=== INPUT FOR THIS TASK ===
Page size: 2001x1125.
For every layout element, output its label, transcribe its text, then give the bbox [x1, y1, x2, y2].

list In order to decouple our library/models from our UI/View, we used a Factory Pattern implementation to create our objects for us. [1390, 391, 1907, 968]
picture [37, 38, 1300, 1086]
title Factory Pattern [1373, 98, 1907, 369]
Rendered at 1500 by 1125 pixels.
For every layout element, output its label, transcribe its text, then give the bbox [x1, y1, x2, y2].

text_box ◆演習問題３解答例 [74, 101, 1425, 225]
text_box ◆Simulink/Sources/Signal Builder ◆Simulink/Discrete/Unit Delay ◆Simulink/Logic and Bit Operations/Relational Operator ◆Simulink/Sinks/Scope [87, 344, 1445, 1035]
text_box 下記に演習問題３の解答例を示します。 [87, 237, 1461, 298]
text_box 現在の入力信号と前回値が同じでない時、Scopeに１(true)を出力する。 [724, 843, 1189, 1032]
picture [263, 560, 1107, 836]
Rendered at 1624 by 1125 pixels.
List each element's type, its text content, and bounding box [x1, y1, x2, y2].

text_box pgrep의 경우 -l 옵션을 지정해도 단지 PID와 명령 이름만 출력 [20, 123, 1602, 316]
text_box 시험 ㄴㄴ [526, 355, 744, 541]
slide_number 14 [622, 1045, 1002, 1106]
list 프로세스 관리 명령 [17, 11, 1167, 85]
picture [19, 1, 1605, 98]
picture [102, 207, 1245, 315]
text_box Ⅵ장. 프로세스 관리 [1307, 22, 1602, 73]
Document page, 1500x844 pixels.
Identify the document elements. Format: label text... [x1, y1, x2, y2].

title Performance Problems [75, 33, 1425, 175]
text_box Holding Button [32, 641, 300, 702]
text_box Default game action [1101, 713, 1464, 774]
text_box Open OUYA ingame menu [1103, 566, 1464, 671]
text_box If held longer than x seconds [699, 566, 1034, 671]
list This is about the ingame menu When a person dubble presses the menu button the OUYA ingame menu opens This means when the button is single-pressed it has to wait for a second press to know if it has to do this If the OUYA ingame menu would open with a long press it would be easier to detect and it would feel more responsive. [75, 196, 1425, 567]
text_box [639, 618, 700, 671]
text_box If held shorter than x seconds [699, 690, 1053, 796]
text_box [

=== TASK REQUIREMENTS ===
Each line above is to be reproduced exactly. Leave none out.

=== SOLUTION BELOW ===
Page size: 2001x1125.
For every layout element, output its label, transcribe its text, then give the bbox [x1, y1, x2, y2].

list In order to decouple our library/models from our UI/View, we used a Factory Pattern implementation to create our objects for us. [1390, 391, 1907, 968]
picture [37, 38, 1300, 1086]
title Factory Pattern [1373, 98, 1907, 369]
Rendered at 1500 by 1125 pixels.
For every layout element, output its label, transcribe its text, then give the bbox [x1, y1, x2, y2].

text_box ◆演習問題３解答例 [74, 101, 1425, 225]
text_box ◆Simulink/Sources/Signal Builder ◆Simulink/Discrete/Unit Delay ◆Simulink/Logic and Bit Operations/Relational Operator ◆Simulink/Sinks/Scope [87, 344, 1445, 1035]
text_box 下記に演習問題３の解答例を示します。 [87, 237, 1461, 298]
text_box 現在の入力信号と前回値が同じでない時、Scopeに１(true)を出力する。 [724, 843, 1189, 1032]
picture [263, 560, 1107, 836]
Rendered at 1624 by 1125 pixels.
List each element's type, its text content, and bounding box [x1, y1, x2, y2].

text_box pgrep의 경우 -l 옵션을 지정해도 단지 PID와 명령 이름만 출력 [20, 123, 1602, 316]
text_box 시험 ㄴㄴ [526, 355, 744, 541]
slide_number 14 [622, 1045, 1002, 1106]
list 프로세스 관리 명령 [17, 11, 1167, 85]
picture [19, 1, 1605, 98]
picture [102, 207, 1245, 315]
text_box Ⅵ장. 프로세스 관리 [1307, 22, 1602, 73]
Document page, 1500x844 pixels.
Identify the document elements. Format: label text... [x1, y1, x2, y2].

title Performance Problems [75, 33, 1425, 175]
text_box Holding Button [32, 641, 300, 702]
text_box Default game action [1101, 713, 1464, 774]
text_box Open OUYA ingame menu [1103, 566, 1464, 671]
text_box If held longer than x seconds [699, 566, 1034, 671]
list This is about the ingame menu When a person dubble presses the menu button the OUYA ingame menu opens This means when the button is single-pressed it has to wait for a second press to know if it has to do this If the OUYA ingame menu would open with a long press it would be easier to detect and it would feel more responsive. [75, 196, 1425, 567]
text_box [639, 618, 700, 671]
text_box If held shorter than x seconds [699, 690, 1053, 796]
text_box [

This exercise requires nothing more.